■ Data provided ■
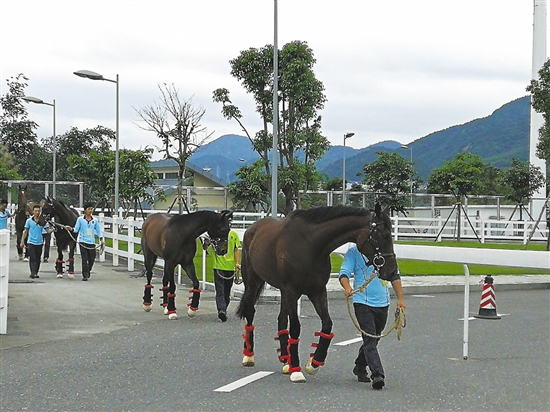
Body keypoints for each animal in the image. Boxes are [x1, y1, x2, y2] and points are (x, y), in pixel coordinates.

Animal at [236, 203, 396, 384]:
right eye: (384, 235)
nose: (392, 271)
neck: (310, 245)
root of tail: (252, 228)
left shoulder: (317, 291)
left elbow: (327, 324)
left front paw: (314, 362)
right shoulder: (293, 291)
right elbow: (296, 327)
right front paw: (297, 370)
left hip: (283, 291)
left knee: (282, 320)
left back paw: (285, 360)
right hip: (253, 282)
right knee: (250, 312)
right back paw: (249, 356)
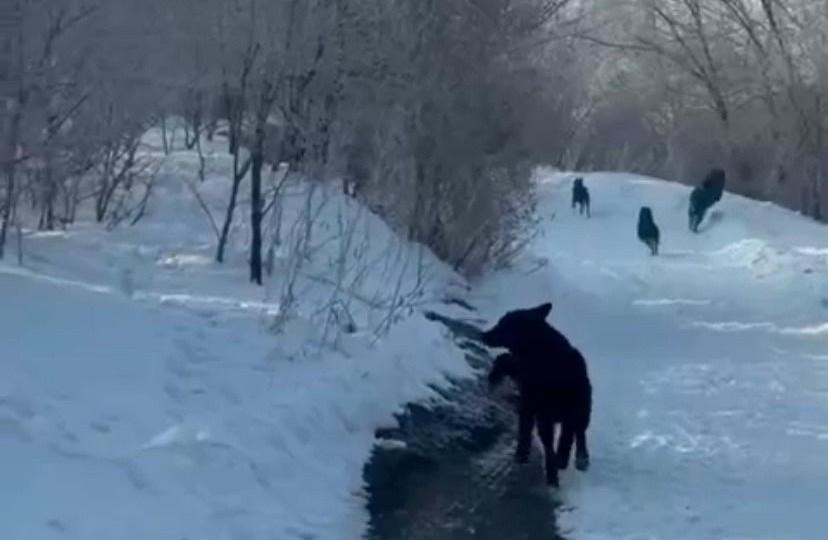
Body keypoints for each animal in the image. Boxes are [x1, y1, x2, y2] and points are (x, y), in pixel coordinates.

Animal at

■ Your assignment ■
Precisely the lines between those holding "left hip: (283, 291)" and "right back paw: (249, 356)", inclusive, are to be reproduced from the listing above, with nothing added.

■ Response area ■
left hip: (283, 291)
left knee: (282, 320)
left back paw: (285, 360)
right hip: (253, 282)
right knee: (250, 312)
right back paw: (249, 356)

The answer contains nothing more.